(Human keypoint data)
* * * * * * * * *

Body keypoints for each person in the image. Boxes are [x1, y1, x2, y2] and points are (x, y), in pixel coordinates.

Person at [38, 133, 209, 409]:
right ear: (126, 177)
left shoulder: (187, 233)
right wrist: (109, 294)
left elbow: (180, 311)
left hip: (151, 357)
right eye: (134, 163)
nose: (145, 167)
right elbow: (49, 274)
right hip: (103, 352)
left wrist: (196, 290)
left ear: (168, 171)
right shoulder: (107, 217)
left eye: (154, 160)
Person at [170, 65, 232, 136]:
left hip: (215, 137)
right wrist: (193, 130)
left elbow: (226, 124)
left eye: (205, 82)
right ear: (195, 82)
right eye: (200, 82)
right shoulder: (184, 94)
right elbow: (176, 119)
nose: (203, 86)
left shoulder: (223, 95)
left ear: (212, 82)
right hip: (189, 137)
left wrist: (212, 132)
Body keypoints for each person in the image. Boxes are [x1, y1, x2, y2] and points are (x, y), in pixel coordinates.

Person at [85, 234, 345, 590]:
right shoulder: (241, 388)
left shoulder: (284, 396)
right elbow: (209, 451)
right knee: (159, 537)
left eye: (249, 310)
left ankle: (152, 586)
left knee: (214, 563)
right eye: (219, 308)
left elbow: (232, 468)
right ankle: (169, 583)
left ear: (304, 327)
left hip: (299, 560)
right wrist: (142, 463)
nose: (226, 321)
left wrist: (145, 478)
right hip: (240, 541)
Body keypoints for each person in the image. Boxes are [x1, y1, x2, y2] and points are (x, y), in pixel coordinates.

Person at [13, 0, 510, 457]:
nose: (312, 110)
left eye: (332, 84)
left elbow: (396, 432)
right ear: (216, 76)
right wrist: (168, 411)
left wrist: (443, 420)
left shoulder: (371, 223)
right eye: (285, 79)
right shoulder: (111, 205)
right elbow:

* * * * * * * * *

Exercise: Could the data above be returned exactly as it stands?

Answer to the exercise:
Body keypoints for each person in the image. Boxes are [x1, y1, x2, y2] and points are (x, y), in pixel coordinates.

Person at [38, 133, 209, 409]:
right ear: (126, 177)
left shoulder: (187, 233)
right wrist: (109, 294)
left elbow: (180, 311)
left hip: (151, 357)
right eye: (134, 163)
nose: (145, 167)
right elbow: (49, 274)
right hip: (103, 352)
left wrist: (196, 290)
left ear: (168, 171)
right shoulder: (107, 217)
left eye: (154, 160)
Person at [170, 65, 232, 136]:
left hip: (215, 137)
right wrist: (193, 130)
left elbow: (226, 124)
left eye: (205, 82)
right ear: (195, 82)
right eye: (200, 82)
right shoulder: (184, 94)
right elbow: (176, 119)
nose: (203, 86)
left shoulder: (223, 95)
left ear: (212, 82)
right hip: (189, 137)
left wrist: (212, 132)
Body keypoints for each person in the image. Boxes are [x1, y1, x2, y2] and points are (x, y), in pixel coordinates.

Person at [85, 234, 345, 590]:
right shoulder: (241, 388)
left shoulder: (284, 396)
right elbow: (209, 451)
right knee: (159, 537)
left eye: (249, 310)
left ankle: (152, 586)
left knee: (214, 563)
right eye: (219, 308)
left elbow: (232, 468)
right ankle: (169, 583)
left ear: (304, 327)
left hip: (299, 560)
right wrist: (142, 463)
nose: (226, 321)
left wrist: (145, 478)
right hip: (240, 541)
Body keypoints for each person in the image. Boxes are [x1, y1, x2, y2] and points are (x, y), in pixel coordinates.

Person at [13, 0, 510, 457]:
nose: (312, 110)
left eye: (332, 84)
left elbow: (396, 432)
right ear: (216, 76)
right wrist: (168, 411)
left wrist: (443, 420)
left shoulder: (371, 223)
right eye: (285, 79)
right shoulder: (111, 205)
right elbow:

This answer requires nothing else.